Pulled Pesto Chicken Burger
with Fire-Roasted Tomato Jam

Written by chanie on July 24th, 2014

I’m so proud to be part of an amazing group of talented Jewish Bloggers for the 2nd annual “A Very Jewish Summer” week! Dena Siegel, from the blog Chai & Home, began the week-long collaboration last year, bringing leading Jewish bloggers together to celebrate Jewish life and style.
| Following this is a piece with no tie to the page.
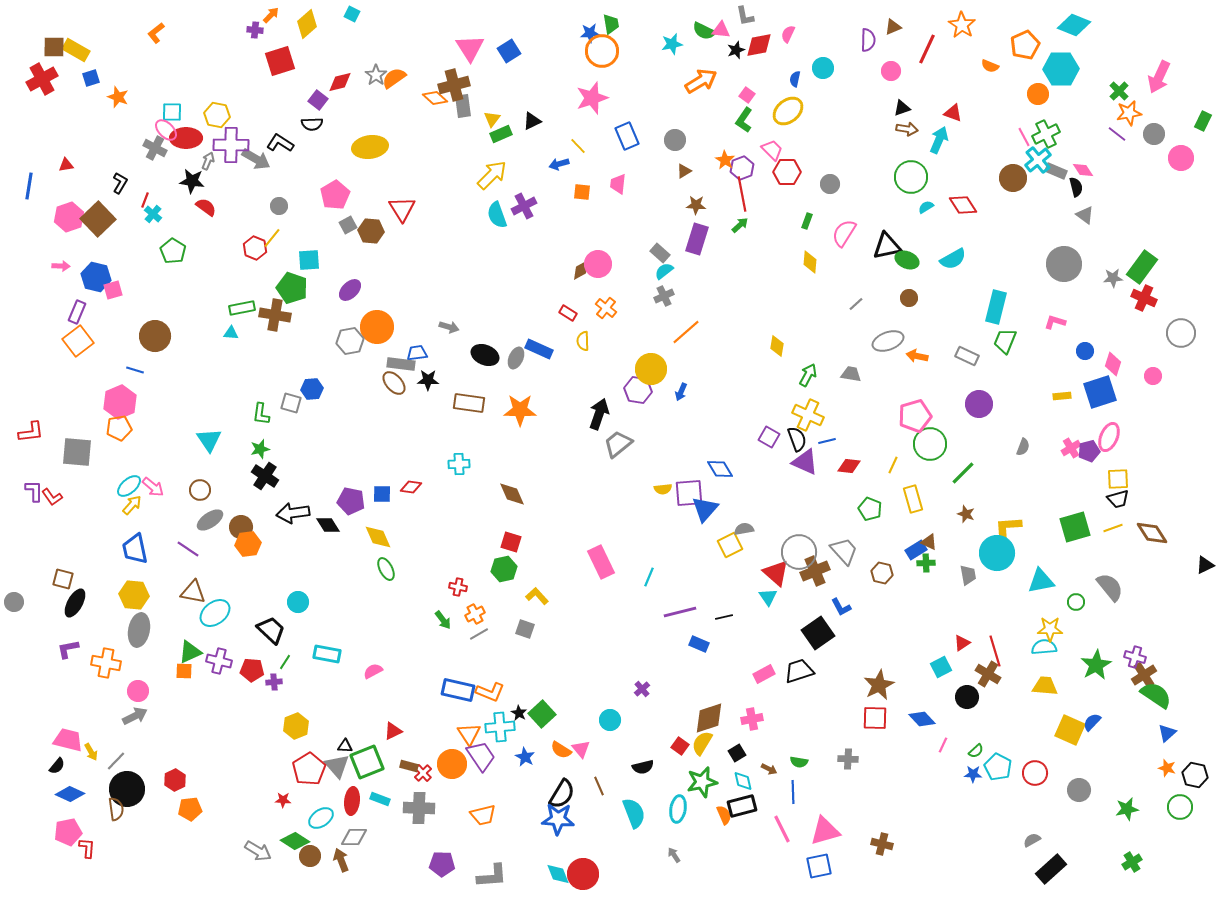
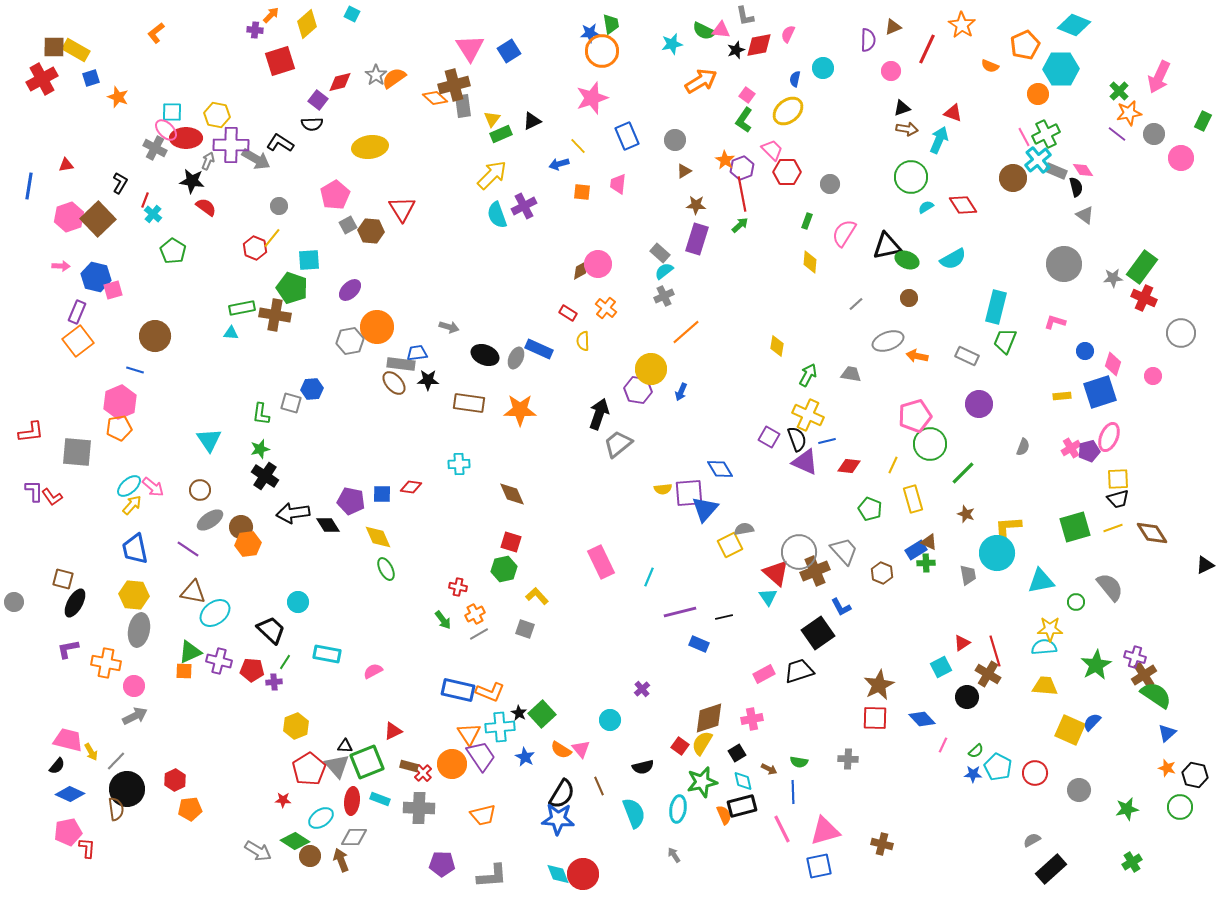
brown hexagon at (882, 573): rotated 10 degrees clockwise
pink circle at (138, 691): moved 4 px left, 5 px up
Bloggers from Los Angeles, Connecticut, San Diego and Israel have been posting all week, and I’m happy to share their takes on Jewish summer living and lifestyle!

Click on the following links to get in on the Jewish summer fun!

Sunday: Summer Havdalah Candles on Design Megillah 
Monday: Shabbat Picnic Lunch on Chai & Home
Tuesday: Craft Foam Succh Lanterns on Creative Jewish Mom
Wednesday: Freezer Cooking for the Grill on Happily Hectic
Thursday: Pulled Pesto Chicken Burger on Busy In Brooklyn (that’s me!)

Last year, I posted a portobello mushroom burger with sundried tomato aioli for A Very Jewish Summer Week, so I decided to stick with the portobello burger theme since it seems to be going well for me. The recipe won 2nd Place in a mushroom contest and I ended up cooking it on tv for Brooklyn’s News 12!

This year, I’m sharing my mouthwatering recipe for a Paleofied burger from my Paleo eBook! Every since I hopped on the Whole30 bandwagon, I can’t get enough of eating the Paleo way and I couldn’t think of a better recipe to share for A Very Jewish Summer Week! A grilled portobello bun filled with fire-roasted balsamic tomato jam and pulled pesto chicken evokes summer on all fronts – from the chargrilled bun, to the sweet and smoky seasonal tomato jam and the fresh flavors of summer basil smothered chicken. This burger is so full of flavor, you’ll never miss a carb-laden bun again!

Don’t you just want to reach into your screen and grab that burger? Hashtag #getinmytummy all the way! Well this is just a drop in the bucket compared to the 100+ original sugar-free (no sweeteners!), grain-free, gluten-free, dairy-free, soy-free, legume-free and alcohol-free recipes inluded in my Paleo ebook! Click here for more info and how to order!


22 Comments so far ↓

  1. Malka says:

    oops! printed out the basic recipe and then went to click the pesto recipe to go with it..cheddar pesto on a chicken burger? ….a bit of a kosher slip-up, eh? Thank G-d, I’m pretty good at ingredient substitution, so we’ll give it a go with the cheese! sure it will be yummy!

    • chanie says:

      Hi Malka, sorry for the confusion! I wrote to use basil pesto and I linked to that recipe because it starts with a tutorial on how to make pesto (I didn’t intend for anyone to use the spinach walnut pesto in this recipe). Follow the guidelines in the tutorial to make a basil pesto and if course, leave out the cheese). Good luck!

      • Malka says:

        awesome………can’t wait to try it, I’ve got some spinach that’s begging to go on my Shabbos table as pesto!

  2. tami weiser says:

    Love, love, love that tomato jam on the pesto ! YUM!!!

    • Tammy F. says:

      I am so excited to try the Portobello buns. I have wondered what to use instead of a regular bread bun. I sometimes use iceberg lettuce. But a Portobello grilled sounds wonderful.

  3. This looks amazing! I cant wait to try the fire roasted tomato jam. I always buy too many tomatoes.

  4. I’ve been dying to try a tomato jam recipe, and you went and combined it with two of my other favorite things: pesto and portobellos! Definitely giving this recipe a try – looks amazing.

  5. That looks amazing! I love everything about this. So healthy and bursting with flavor

  6. Ronnie Fein says:

    This all looks wonderful but I especially love the “bun” and am going to use portobellos for lots of sandwiches after seeing this. Thanks for this awesome idea.

  7. Ariella says:

    I love the idea of portobello mushrooms as buns!! Thanks for the inspiration, looks great!

  8. WOW! This recipe just looks fantastic. Can’t wait to try it after the 9 days. Great Job!

  9. This sounds so amazing! I am going to make a variation on this idea for shabbat afternoon (no buns, served over greens as a cold salad

  10. I made a deconstructed version of this for shabbat lunch this week (served over spinach salad instead of in the bun). It was absolutely delicious, thanks Chanie!

  11. I need this. I can give it no higher comment than that.

  12. Bob says:

    Easy recipe to follow. Great for family dinner

  13. Kristin says:

    How many servings does this make?

    • chanie says:

      Hi Kristin, the chicken makes enough for about 3 burgers. You’ll have plenty of tomato jam, but you’ll want to put that on EVERYTHING!